BEGIN INPUT RECORDS

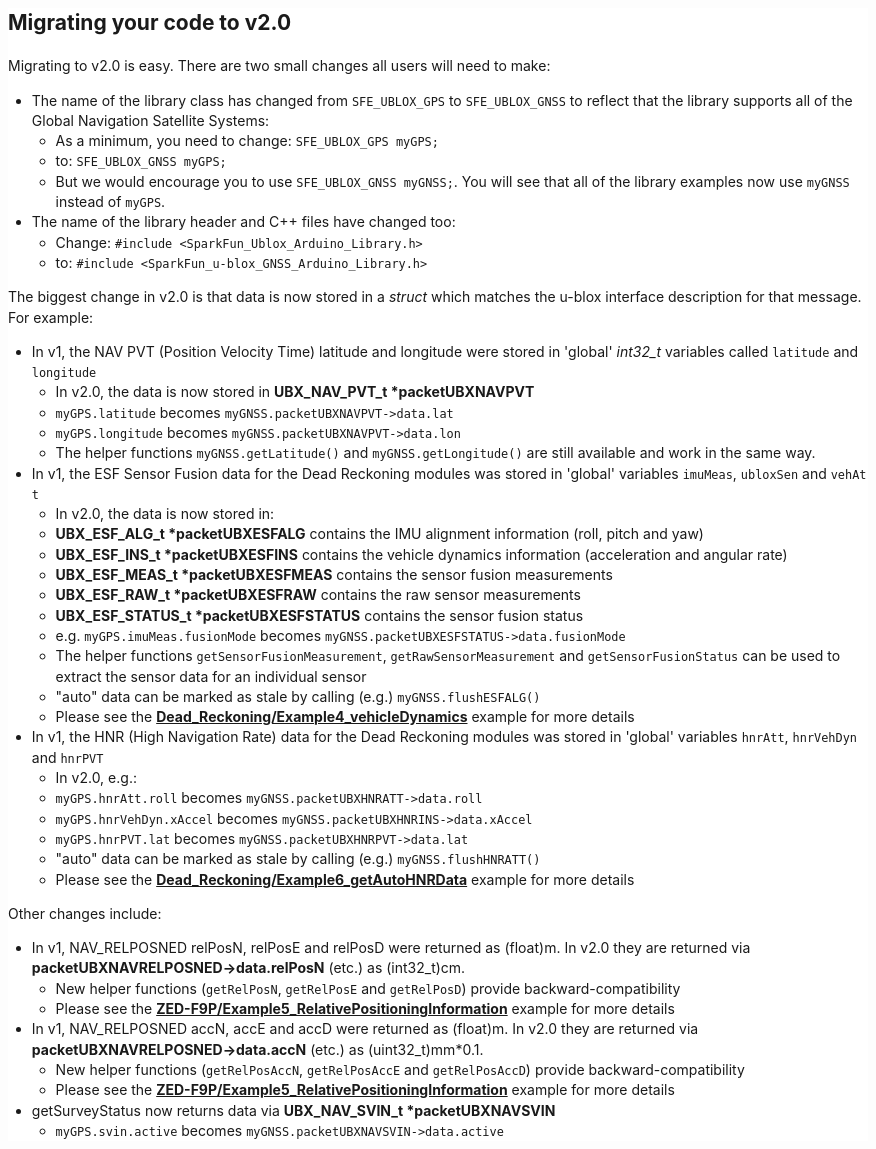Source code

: ## Migrating your code to v2.0

Migrating to v2.0 is easy. There are two small changes all users will need to make:

* The name of the library class has changed from ```SFE_UBLOX_GPS``` to ```SFE_UBLOX_GNSS``` to reflect that the library supports all of the Global Navigation Satellite Systems:
  * As a minimum, you need to change: ```SFE_UBLOX_GPS myGPS;```
  * to: ```SFE_UBLOX_GNSS myGPS;```
  * But we would encourage you to use ```SFE_UBLOX_GNSS myGNSS;```. You will see that all of the library examples now use ```myGNSS``` instead of ```myGPS```.
* The name of the library header and C++ files have changed too:
  * Change: ```#include <SparkFun_Ublox_Arduino_Library.h>```
  * to: ```#include <SparkFun_u-blox_GNSS_Arduino_Library.h>```

The biggest change in v2.0 is that data is now stored in a _struct_ which matches the u-blox interface description for that message. For example:
- In v1, the NAV PVT (Position Velocity Time) latitude and longitude were stored in 'global' _int32_t_ variables called ```latitude``` and ```longitude```
  - In v2.0, the data is now stored in <strong>UBX_NAV_PVT_t *packetUBXNAVPVT</strong>
  - ```myGPS.latitude``` becomes ```myGNSS.packetUBXNAVPVT->data.lat```
  - ```myGPS.longitude``` becomes ```myGNSS.packetUBXNAVPVT->data.lon```
  - The helper functions ```myGNSS.getLatitude()``` and ```myGNSS.getLongitude()``` are still available and work in the same way.
- In v1, the ESF Sensor Fusion data for the Dead Reckoning modules was stored in 'global' variables ```imuMeas```, ```ubloxSen``` and ```vehAtt```
  - In v2.0, the data is now stored in:
  - <strong>UBX_ESF_ALG_t *packetUBXESFALG</strong> contains the IMU alignment information (roll, pitch and yaw)
  - <strong>UBX_ESF_INS_t *packetUBXESFINS</strong> contains the vehicle dynamics information (acceleration and angular rate)
  - <strong>UBX_ESF_MEAS_t *packetUBXESFMEAS</strong> contains the sensor fusion measurements
  - <strong>UBX_ESF_RAW_t *packetUBXESFRAW</strong> contains the raw sensor measurements
  - <strong>UBX_ESF_STATUS_t *packetUBXESFSTATUS</strong> contains the sensor fusion status
  - e.g. ```myGPS.imuMeas.fusionMode``` becomes ```myGNSS.packetUBXESFSTATUS->data.fusionMode```
  - The helper functions ```getSensorFusionMeasurement```, ```getRawSensorMeasurement``` and ```getSensorFusionStatus``` can be used to extract the sensor data for an individual sensor
  - "auto" data can be marked as stale by calling (e.g.) ```myGNSS.flushESFALG()```
  - Please see the [**Dead_Reckoning/Example4_vehicleDynamics**](./examples/Dead_Reckoning/Example4_vehicleDynamics/Example4_vehicleDynamics.ino) example for more details
- In v1, the HNR (High Navigation Rate) data for the Dead Reckoning modules was stored in 'global' variables ```hnrAtt```, ```hnrVehDyn``` and ```hnrPVT```
  - In v2.0, e.g.:
  - ```myGPS.hnrAtt.roll``` becomes ```myGNSS.packetUBXHNRATT->data.roll```
  - ```myGPS.hnrVehDyn.xAccel``` becomes ```myGNSS.packetUBXHNRINS->data.xAccel```
  - ```myGPS.hnrPVT.lat``` becomes ```myGNSS.packetUBXHNRPVT->data.lat```
  - "auto" data can be marked as stale by calling (e.g.) ```myGNSS.flushHNRATT()```
  - Please see the [**Dead_Reckoning/Example6_getAutoHNRData**](./examples/Dead_Reckoning/Example6_getAutoHNRData/Example6_getAutoHNRData.ino) example for more details

Other changes include:
- In v1, NAV_RELPOSNED relPosN, relPosE and relPosD were returned as (float)m. In v2.0 they are returned via <strong>packetUBXNAVRELPOSNED->data.relPosN</strong> (etc.) as (int32_t)cm.
  - New helper functions (```getRelPosN```, ```getRelPosE``` and ```getRelPosD```) provide backward-compatibility
  - Please see the [**ZED-F9P/Example5_RelativePositioningInformation**](./examples/ZED-F9P/Example5_RelativePositioningInformation/Example5_RelativePositioningInformation.ino) example for more details
- In v1, NAV_RELPOSNED accN, accE and accD were returned as (float)m. In v2.0 they are returned via <strong>packetUBXNAVRELPOSNED->data.accN</strong> (etc.) as (uint32_t)mm*0.1.
  - New helper functions (```getRelPosAccN```, ```getRelPosAccE``` and ```getRelPosAccD```) provide backward-compatibility
  - Please see the [**ZED-F9P/Example5_RelativePositioningInformation**](./examples/ZED-F9P/Example5_RelativePositioningInformation/Example5_RelativePositioningInformation.ino) example for more details
- getSurveyStatus now returns data via <strong>UBX_NAV_SVIN_t *packetUBXNAVSVIN</strong>
  - ```myGPS.svin.active``` becomes ```myGNSS.packetUBXNAVSVIN->data.active```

END INPUT RECORDS

▶ _HOW TO COMPLETE THIS TASK_:
Please say how many lines in the records contain the word "changes", and give only that number.

▶ _EXERCISE ANSWER_:
2